My husband enjoyed a glass of Benzinger 2012 Chardonnay ($18.50 glass/$74 bottle), a complex chardonnay with light apple and peach tones, accompanied by only a hint of oakiness. There’s a good selection cocktails, wines, aperitifs, and non-alcoholic drinks on Boulevard’s menu as well.
The Korean rice bowl is a perfect blend of sweat and sour kimchi with warm sesame-flavoured sticky rice, perfectly cooked free-range egg, and silky textured, mildly-seasoned wagyu Galbi sausage with hot sauce hidden underneath. Something totally different, making for a tasty Korean/Japanese fusion izakaya experience.
Pastry chef Jason Pitschke creates scrumptious desserts worthy of saving your appetite for. He makes each of his creations look effortless, and they arrive at the table ready to indulge in. We noticed that both desserts (there are three in total available during brunch, the third option being a red velvet cake) contain complex layers of flavour.

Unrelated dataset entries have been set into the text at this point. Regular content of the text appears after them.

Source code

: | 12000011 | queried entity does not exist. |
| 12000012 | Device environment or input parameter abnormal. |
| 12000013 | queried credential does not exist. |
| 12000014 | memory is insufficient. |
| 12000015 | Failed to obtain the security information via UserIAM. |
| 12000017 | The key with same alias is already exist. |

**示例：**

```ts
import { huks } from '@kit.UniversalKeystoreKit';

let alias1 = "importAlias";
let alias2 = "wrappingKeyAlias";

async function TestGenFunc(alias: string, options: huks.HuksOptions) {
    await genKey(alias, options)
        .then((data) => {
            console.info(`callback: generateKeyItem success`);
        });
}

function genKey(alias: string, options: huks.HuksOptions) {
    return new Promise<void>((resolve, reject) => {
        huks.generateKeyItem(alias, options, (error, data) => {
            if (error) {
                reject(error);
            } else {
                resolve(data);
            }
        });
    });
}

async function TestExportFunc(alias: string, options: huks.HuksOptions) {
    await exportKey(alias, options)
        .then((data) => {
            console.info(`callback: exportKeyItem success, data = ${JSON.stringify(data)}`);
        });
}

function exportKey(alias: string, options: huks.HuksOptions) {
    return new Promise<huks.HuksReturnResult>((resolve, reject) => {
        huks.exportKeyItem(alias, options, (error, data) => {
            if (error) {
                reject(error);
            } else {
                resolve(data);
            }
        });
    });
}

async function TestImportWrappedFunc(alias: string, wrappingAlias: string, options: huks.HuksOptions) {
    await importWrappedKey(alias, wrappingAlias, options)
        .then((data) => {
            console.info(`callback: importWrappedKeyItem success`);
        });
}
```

The Calamansi tart ($12.50) has dollops of pineapple meringue, custard, and “breton” style shortcrust, however that thin v-strip of lemon provides a bright, tangy burst on the palate, and underneath that square, a thin layer of caramel, the perfect finish to a shortbread — and a most wonderful surprise to discover after this lemon-forward treat.
My husband ordered the opera bar, likely dedicated to both opera and chocolate lovers. This dessert has mocha and chocolate written all over it, created using Michel Cluizel Mangaro milk chocolate with 50% cacao from Madagascar, containing notes of exotic fruits, honey, and caramel. Add to that an espresso buttercream in the middle, finished with Gianduja (an Italian sweet chocolate spread invented in Turin) sorbet and dollops and trimmings of more chocolate. This enjoyable ending to his meal was heightened with a good, strong double espresso.
The ceilings are eye-catching with white moulding containing interlocking illuminated rings designed by Vancouver artist Ian Marsh. The twisty DNA-like room divider allows the space to flow while creating a division between the two main rooms.
The bar holds court off to one side, with an adjacent (past the wine glass stock) marble counter-topped oyster bar, backed by a wall of box wooden shelves stocked with fresh breads of all shapes and sizes. Cream leather banquettes and black comfy chairs with wood tables are spread throughout the spacious restaurant. A couple of private rooms off to the back have been hosting parties and holiday gatherings on a regular basis, according to Boulevard’s manager.
Lounge music streaming over the speakers was set to a low volume, allowing for conversation to be heard at a reasonable level.
Ladies doing brunch at a table next to ours had just removed their fur coats to reveal pearls and weekend finery while a small group of friends at another nearby table were celebrating a birthday. This is a classy place to cap off the weekend or to celebrate a special occasion, with a well-tuned, attentive staff, enjoyed over cocktails and a fine meal.
Boulevard offers brunch on weekends from 11 am to 3 pm. The restaurant is located at Sutton Place Hotel, 845 Burrard Street in Vancouver.